▸ Instructions to follow: Check every line of the data for the string "technology" and copy the ones that have it.

▸ Data supplied:

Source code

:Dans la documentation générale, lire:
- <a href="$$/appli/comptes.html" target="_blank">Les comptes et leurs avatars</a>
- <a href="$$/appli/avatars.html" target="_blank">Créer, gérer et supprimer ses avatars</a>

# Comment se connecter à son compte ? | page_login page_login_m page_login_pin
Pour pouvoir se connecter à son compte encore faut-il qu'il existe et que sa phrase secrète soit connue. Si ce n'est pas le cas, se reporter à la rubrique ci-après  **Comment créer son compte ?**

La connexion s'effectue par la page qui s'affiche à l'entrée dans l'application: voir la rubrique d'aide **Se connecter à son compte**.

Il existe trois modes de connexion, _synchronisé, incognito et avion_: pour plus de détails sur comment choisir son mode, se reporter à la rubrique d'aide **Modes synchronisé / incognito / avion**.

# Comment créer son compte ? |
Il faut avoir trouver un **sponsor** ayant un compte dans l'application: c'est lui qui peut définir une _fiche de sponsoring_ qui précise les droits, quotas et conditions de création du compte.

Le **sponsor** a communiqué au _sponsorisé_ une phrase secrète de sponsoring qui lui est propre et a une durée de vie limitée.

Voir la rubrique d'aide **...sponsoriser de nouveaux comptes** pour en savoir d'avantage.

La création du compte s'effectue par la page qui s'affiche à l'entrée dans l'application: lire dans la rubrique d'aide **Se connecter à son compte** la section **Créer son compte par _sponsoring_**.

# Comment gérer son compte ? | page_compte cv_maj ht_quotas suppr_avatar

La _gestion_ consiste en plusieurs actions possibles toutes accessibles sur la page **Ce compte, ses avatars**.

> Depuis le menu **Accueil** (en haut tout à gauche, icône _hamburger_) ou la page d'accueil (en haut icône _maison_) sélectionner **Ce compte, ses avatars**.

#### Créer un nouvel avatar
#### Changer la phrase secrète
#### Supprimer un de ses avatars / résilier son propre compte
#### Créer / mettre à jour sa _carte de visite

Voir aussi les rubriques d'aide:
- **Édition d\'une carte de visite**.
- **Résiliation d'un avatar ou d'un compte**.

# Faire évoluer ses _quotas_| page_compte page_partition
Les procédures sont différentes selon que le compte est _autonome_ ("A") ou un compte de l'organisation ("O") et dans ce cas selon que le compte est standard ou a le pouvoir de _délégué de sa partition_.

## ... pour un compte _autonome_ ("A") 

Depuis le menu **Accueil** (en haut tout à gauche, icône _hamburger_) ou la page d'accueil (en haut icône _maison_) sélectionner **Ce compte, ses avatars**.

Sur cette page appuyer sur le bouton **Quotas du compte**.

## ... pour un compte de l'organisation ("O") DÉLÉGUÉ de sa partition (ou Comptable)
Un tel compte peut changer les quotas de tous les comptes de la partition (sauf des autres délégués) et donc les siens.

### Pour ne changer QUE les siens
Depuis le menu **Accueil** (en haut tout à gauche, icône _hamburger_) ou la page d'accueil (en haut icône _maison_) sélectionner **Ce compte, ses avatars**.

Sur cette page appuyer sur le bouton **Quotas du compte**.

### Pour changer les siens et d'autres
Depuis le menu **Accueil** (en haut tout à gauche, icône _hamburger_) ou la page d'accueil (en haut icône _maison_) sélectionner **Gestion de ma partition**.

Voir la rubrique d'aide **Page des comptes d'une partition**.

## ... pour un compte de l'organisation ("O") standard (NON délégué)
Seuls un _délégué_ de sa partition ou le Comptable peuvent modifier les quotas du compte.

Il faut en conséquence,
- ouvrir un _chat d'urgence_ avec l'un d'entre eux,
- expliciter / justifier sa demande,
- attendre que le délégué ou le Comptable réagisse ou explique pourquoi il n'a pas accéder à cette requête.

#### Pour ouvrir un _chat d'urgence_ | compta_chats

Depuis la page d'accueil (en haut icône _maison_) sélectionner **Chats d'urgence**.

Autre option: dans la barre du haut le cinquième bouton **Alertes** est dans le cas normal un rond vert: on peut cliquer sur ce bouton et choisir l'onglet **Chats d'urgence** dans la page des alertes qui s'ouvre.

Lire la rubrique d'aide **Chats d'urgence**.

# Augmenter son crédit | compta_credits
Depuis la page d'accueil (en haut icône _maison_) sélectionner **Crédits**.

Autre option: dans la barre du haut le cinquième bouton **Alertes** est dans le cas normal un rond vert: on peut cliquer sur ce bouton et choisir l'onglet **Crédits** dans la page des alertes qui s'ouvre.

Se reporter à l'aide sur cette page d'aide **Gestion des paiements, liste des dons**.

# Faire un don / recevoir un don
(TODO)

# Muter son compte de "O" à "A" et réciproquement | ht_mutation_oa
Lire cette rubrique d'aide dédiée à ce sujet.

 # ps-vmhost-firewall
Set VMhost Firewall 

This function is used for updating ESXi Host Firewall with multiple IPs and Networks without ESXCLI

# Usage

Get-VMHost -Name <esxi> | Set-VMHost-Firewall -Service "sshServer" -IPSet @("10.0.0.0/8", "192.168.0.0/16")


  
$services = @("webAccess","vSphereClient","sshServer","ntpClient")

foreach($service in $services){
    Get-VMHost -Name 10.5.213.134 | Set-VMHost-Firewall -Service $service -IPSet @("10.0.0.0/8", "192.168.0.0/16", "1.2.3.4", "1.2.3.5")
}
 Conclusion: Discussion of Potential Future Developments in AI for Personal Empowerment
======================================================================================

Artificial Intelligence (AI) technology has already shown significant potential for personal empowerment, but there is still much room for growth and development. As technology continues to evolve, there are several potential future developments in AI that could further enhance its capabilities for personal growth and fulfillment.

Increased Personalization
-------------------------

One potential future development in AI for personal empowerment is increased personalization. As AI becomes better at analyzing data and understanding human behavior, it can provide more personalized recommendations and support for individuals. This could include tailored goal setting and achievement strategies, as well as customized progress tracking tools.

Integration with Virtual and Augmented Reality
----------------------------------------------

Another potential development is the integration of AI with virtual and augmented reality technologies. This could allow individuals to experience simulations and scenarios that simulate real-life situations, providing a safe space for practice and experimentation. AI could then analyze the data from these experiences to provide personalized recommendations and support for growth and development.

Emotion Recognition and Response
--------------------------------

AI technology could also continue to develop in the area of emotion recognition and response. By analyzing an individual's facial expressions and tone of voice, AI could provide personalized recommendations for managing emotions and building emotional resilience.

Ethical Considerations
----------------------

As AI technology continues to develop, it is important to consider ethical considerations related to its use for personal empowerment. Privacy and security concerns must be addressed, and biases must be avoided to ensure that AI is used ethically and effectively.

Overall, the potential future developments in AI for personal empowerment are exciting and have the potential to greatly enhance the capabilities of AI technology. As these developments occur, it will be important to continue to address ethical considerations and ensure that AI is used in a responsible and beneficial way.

▸ Result of the exercise:
Artificial Intelligence (AI) technology has already shown significant potential for personal empowerment, but there is still much room for growth and development. As technology continues to evolve, there are several potential future developments in AI that could further enhance its capabilities for personal growth and fulfillment.
AI technology could also continue to develop in the area of emotion recognition and response. By analyzing an individual's facial expressions and tone of voice, AI could provide personalized recommendations for managing emotions and building emotional resilience.
As AI technology continues to develop, it is important to consider ethical considerations related to its use for personal empowerment. Privacy and security concerns must be addressed, and biases must be avoided to ensure that AI is used ethically and effectively.
Overall, the potential future developments in AI for personal empowerment are exciting and have the potential to greatly enhance the capabilities of AI technology. As these developments occur, it will be important to continue to address ethical considerations and ensure that AI is used in a responsible and beneficial way.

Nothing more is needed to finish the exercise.